Here, Plaintiff cannot meet the first prong because it provides no elaboration whatsoever to
explain why and how an order directing notice and comment on the SSA Framework will help its
individual members. See Pl.’s Opp’n 20. Instead, the Center rests on the same general
contentions that were deficient in the informational standing context, without providing any
further factual allegations or argumentation to clarify why these individuals have informational
standing under the ESA or the APA. Plaintiff appears to suggest that its showing suffices
because there is “no reason to doubt” the claims of its members that “such information would
help them.” Id. The Court takes this “no reason to doubt” line to reference the Circuit’s
recognition, previously discussed, that “a denial of access to information can work an injury in
fact for standing purposes, at least where . . . there ‘is no reason to doubt their claim that the
information would help them.’” Friends of Animals III, 824 F.3d at 1040 (quoting Ethyl Corp.,
306 F.3d at 1148) (citing Feld, 659 F.3d at 23).

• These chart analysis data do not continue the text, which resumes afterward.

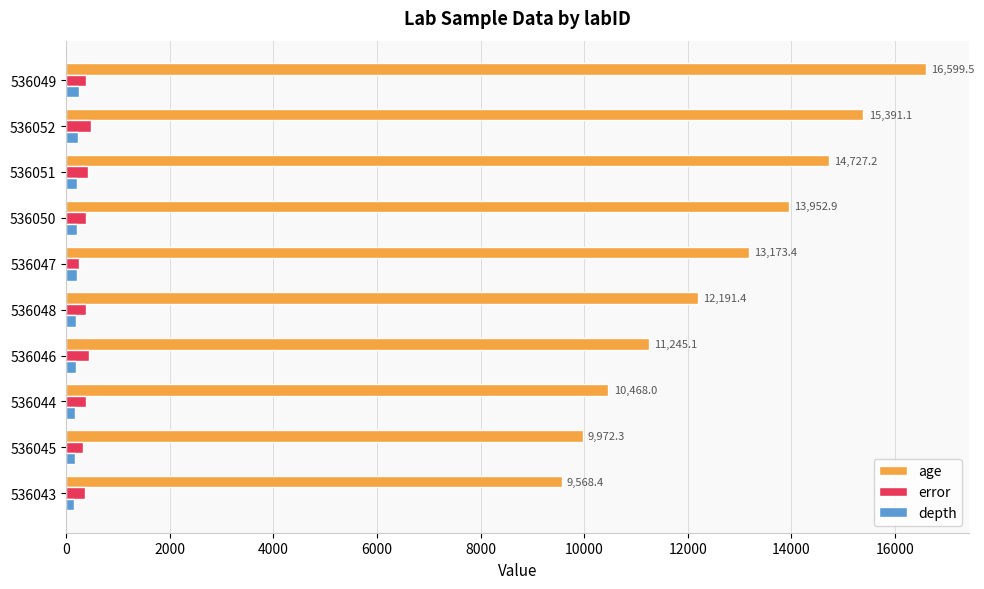

Which series has the widest spread of values?

age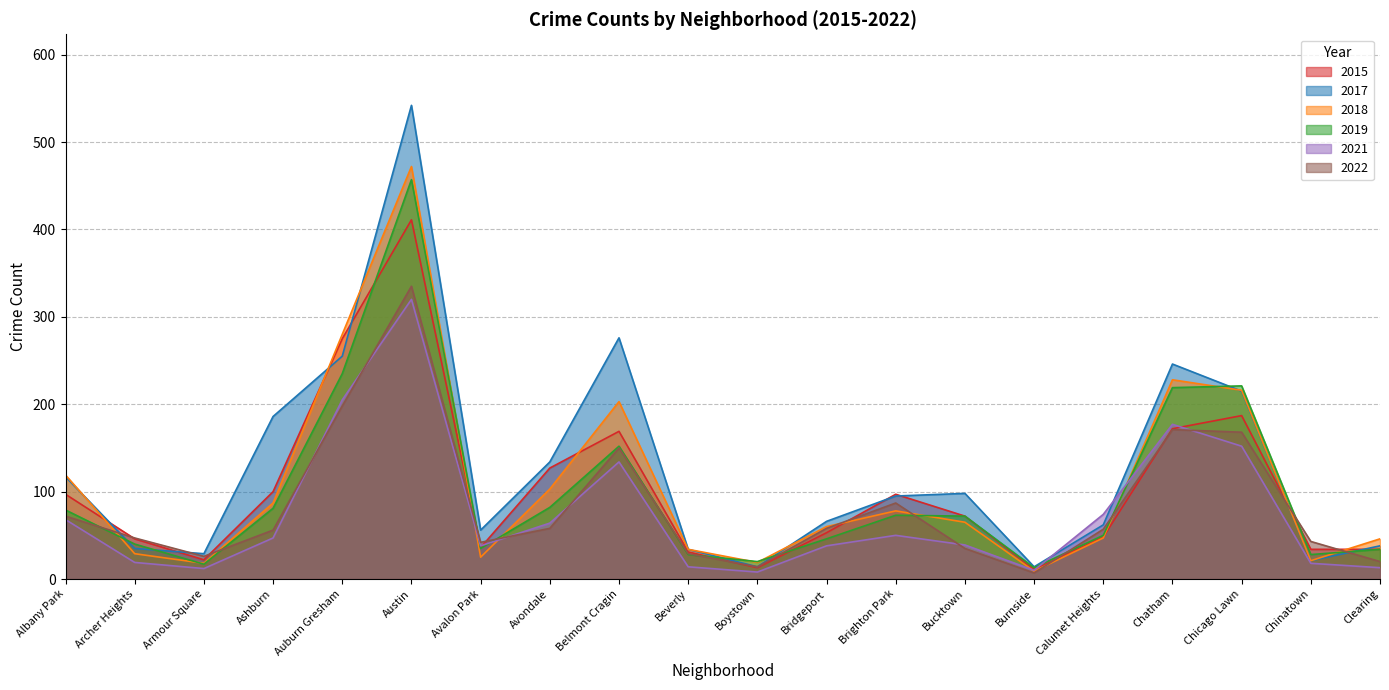

What position from the right is Chinatown?

2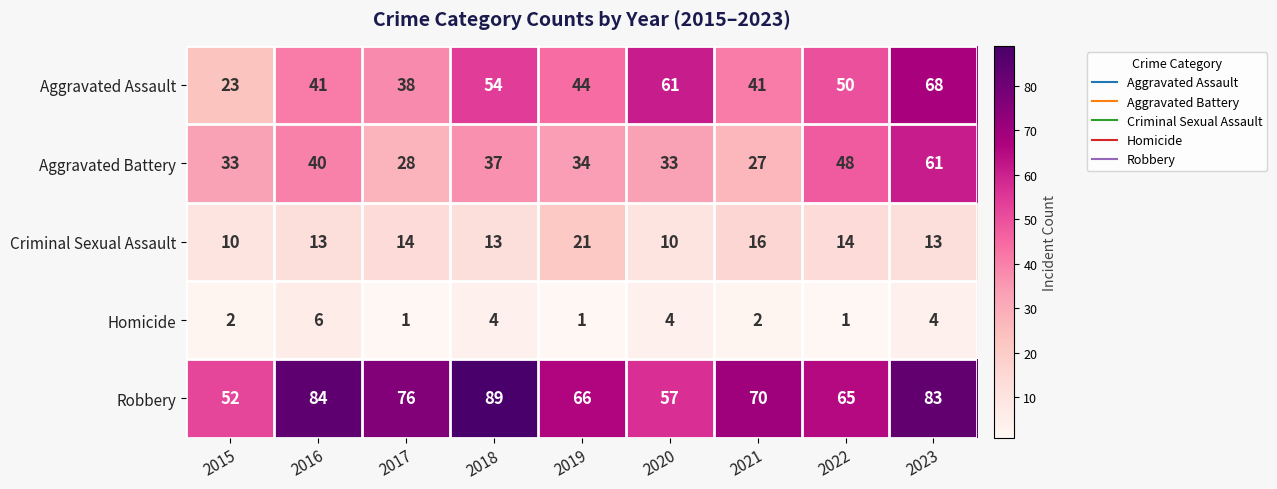

Which label corresponds to the largest value in the chart?

2018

But subsequent case law has held with equal
force that a Plaintiff who relies on such an informational standing claim—be it for an individual
member or on behalf of the organization—must show that “it suffers, by being denied access to
that information, the type of harm Congress sought to prevent by requiring disclosure.” Air All.
25
Houston, 365 F. Supp. at 124 (quoting EPIC, 878 F.3d at 378). The Center has provided no
further pleading to fill the gaps left in its prior argument and build up its associational standing
claim. 14 Even at the motion to dismiss stage, a court deciding a rule 12(b)(1) motion neither
“assume[s] the truth of legal conclusions[] nor . . . accept[s] inferences that are unsupported by
the facts set out in the complaint.” Food & Water Watch, 808 F.3d at 913 (quoting Arpaio, 797
F.3d at 19). Thus, just as was the case previously, these informational injury arguments fall flat,
and Plaintiff cannot establish associational standing. 15
Accordingly, the Center has not carried its burden to establish subject matter jurisdiction
pursuant to either of the theories of standing that it advances.
14
Again, because Plaintiff styles the individual injury in terms of an “inability to obtain
information,” Pl.’s Opp’n 20 (citing Akins, 524 U.S. at 21), the Court does not consider whether
the Center’s individual members might have standing on a non-informational theory of harm.
15
Because the Court decides the case on standing grounds, it need not reach Defendants’
further contention concerning lack of ripeness or the allegation that Plaintiffs do not challenge a
final agency action. See Earth Island, 555 U.S. at 500–01. The Court notes, however, that the
Center’s characterization of the interaction between the ESA’s citizen-suit provision and the
APA is at odds with this Circuit’s controlling precedent. Plaintiff asserts that the final agency
action requirement of the APA is “inapplicable” to a claim “brought pursuant to the ESA’s
citizen suit provision.” Pl.’s Opp’n 22. However, as Defendants argue, this Circuit has made
clear that the EPA contains “no statutory review provision . . . that authorizes judicial review of
agency action beyond that provided for in the APA. Thus, an agency action must be final in
order to be judicially reviewable.” National Ass’n of Home Builders v. Norton, 415 F.3d 8, 13
(D.C. Cir. 2005) (citing Cabinet Mountains Wilderness/Scotchman's Peak Grizzly Bears v.
Peterson, 685 F.2d 678, 685 (D.C. Cir. 1982)). In this case, Plaintiff does not provide any
argument to explain why the challenged agency action meets the finality standard set out in
Bennett v. Spear, 520 U.S. 154 (1997), and therefore presents a claim for relief pursuant to either
the ESA or the APA. If anything, the Center’s argument can be taken as an implicit concession
that the action is not final—while urging, erroneously, that it does not matter because the suit is
brought under the ESA’s citizen suit provision.
26
IV. CONCLUSION
For the foregoing reasons, Defendants’ motion to dismiss is GRANTED. An order
consistent with this Memorandum Opinion is separately and contemporaneously issued.